Ce dernier tour n'est, pour Verstappen, qu'une formalité. Il dépasse Lewis Hamilton au virage cinq et passe la ligne d'arrivée avec 1,5 seconde d'avance, devant des fans néerlandais en folie, des mécanicien euphoriques. Dès la fin de course Mercedes râle contre cette fin de course et la gestion de course de Michael Masi, mais en vain, la FIA refuse tous les recours des Flèches d'argent.
Celui qui portera le n°1 a toujours été détesté en piste, gardant une Fanbase (communauté) exceptionnelle. Récemment élu pilote le plus populaire par les fans 100% des amateurs belges et néerlandais (il possède la double-nationalité) le soutiennent partout dans le monde. Cette année nous avons pu voir une marée orange à Zandvoort (Amsterdam), Spa-Francorchamps (Ardennes belges), Spielberg (Autriche, terres de Red Bull) et surtout Abu Dhabi. Fils de pilote, il n'a pas eu une enfance des plus faciles avec un père se donnant corps et âmes pour en faire une bête de compétition, faisant de son enfant ce que Jos n'a pas réussi à devenir. Cela ne semble plus être un problème pour le jeune adulte qui reste très fier et reconnaissant envers son père.

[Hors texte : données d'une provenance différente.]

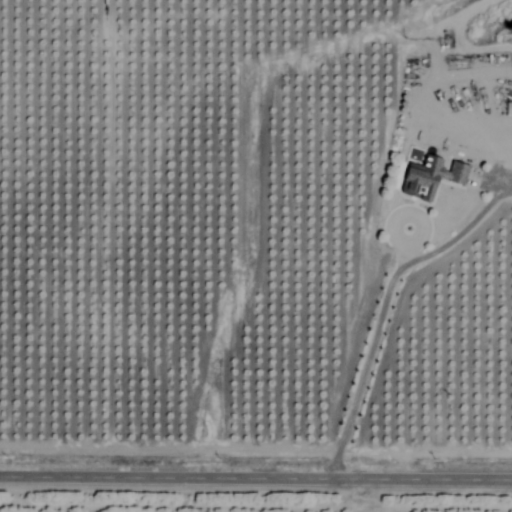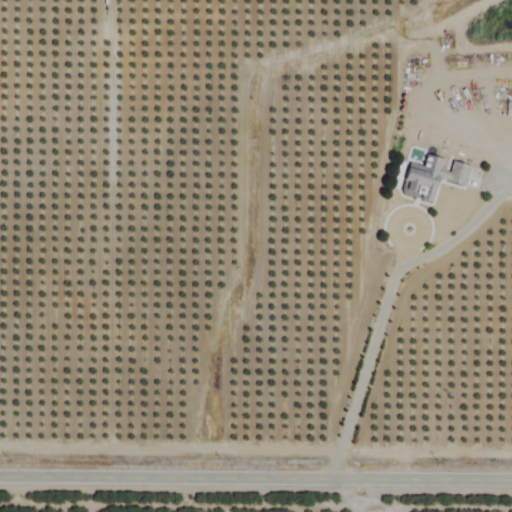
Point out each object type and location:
building: (433, 177)
crop: (256, 256)
road: (378, 302)
road: (255, 482)
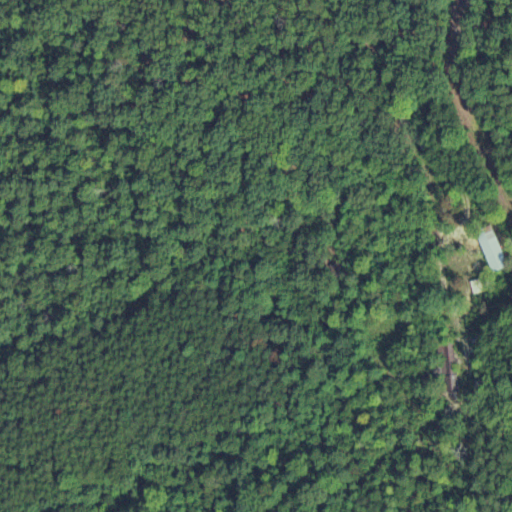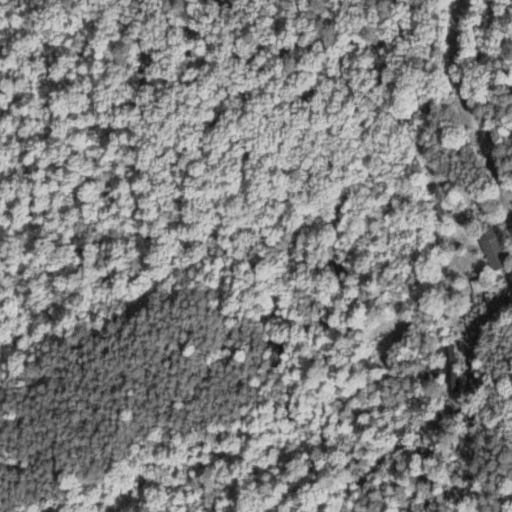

Je n'ai pas compris ce qu'il s'est passé au départ. La voiture n'a pas accéléré et à patiner, j'ai vu Lewis me déborder à gauche. J'ai beaucoup appris cette saison, comme personne et comme pilote et j'ai su me relever de moments compliqués.
Max Verstappen
Si certaines rumeurs peu crédibles envoient Lewis Hamilton à la retraite, la saison 2022 pourrait nous offrir un nouveau duel plus que tendu mais l'immense révolution règlementaire pourrait voir une équipe chuter ou dominer allègrement.